### YOUR OBJECTIVE
Narrow the data below down to the lines containing "ankle".

### SOURCE RECORDS
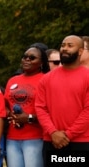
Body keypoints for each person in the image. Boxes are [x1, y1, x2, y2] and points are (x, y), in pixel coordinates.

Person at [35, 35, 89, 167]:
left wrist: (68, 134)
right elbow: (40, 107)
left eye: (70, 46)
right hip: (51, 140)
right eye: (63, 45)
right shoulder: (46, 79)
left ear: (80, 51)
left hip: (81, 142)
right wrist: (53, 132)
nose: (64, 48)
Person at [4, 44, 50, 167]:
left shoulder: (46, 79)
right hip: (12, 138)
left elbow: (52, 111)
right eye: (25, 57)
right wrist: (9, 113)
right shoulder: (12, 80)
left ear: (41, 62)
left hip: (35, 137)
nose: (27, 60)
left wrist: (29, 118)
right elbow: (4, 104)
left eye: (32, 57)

* * *

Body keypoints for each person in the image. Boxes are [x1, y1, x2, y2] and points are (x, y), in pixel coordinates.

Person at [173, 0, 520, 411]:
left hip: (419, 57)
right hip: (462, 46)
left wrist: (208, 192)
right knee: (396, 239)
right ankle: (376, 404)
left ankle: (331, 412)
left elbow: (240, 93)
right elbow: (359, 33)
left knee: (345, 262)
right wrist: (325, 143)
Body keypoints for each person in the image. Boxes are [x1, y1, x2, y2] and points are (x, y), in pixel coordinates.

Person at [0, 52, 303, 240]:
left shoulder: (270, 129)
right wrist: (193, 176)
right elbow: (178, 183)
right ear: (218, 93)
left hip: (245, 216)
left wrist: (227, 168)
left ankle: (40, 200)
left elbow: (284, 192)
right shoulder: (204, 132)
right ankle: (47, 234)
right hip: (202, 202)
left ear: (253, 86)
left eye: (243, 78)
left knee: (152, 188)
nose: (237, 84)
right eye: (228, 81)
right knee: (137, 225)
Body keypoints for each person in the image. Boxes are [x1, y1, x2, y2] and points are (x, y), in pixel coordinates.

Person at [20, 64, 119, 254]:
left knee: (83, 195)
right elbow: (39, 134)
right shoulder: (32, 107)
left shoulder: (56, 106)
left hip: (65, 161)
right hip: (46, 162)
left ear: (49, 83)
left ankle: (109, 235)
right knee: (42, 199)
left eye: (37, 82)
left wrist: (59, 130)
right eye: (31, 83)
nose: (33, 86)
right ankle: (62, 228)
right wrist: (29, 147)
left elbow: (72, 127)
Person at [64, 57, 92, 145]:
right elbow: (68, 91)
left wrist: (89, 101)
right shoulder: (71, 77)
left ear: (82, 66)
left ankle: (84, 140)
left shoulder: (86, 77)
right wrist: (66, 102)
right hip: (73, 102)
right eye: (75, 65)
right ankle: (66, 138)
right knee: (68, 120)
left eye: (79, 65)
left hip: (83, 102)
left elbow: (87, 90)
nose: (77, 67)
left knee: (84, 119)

...

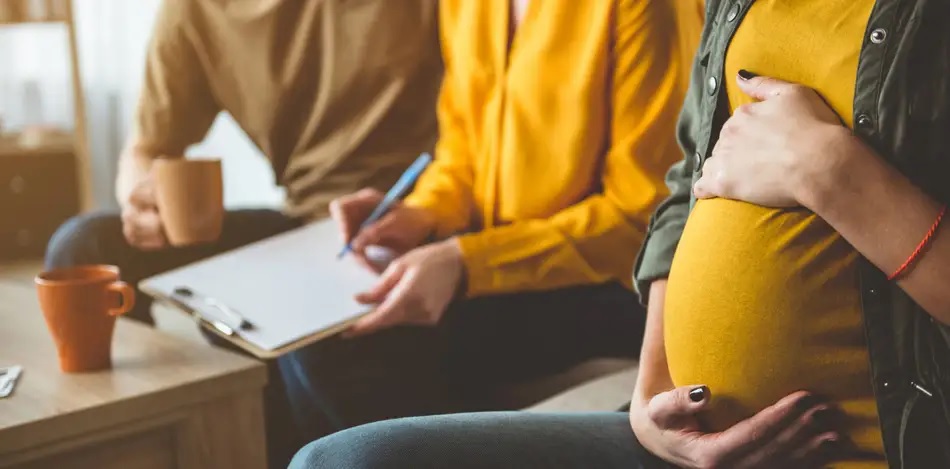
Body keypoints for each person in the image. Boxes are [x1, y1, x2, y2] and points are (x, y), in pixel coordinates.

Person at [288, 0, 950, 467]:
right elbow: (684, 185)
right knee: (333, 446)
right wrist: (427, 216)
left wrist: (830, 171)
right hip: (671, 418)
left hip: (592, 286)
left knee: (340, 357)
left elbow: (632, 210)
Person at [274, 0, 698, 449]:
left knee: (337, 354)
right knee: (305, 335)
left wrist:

### RESPONSE TO THIS EXERCISE
right ankle: (376, 404)
left ankle: (331, 412)
left ankle: (40, 200)
right ankle: (47, 234)
left ankle: (109, 235)
right ankle: (62, 228)
left ankle: (84, 140)
right ankle: (66, 138)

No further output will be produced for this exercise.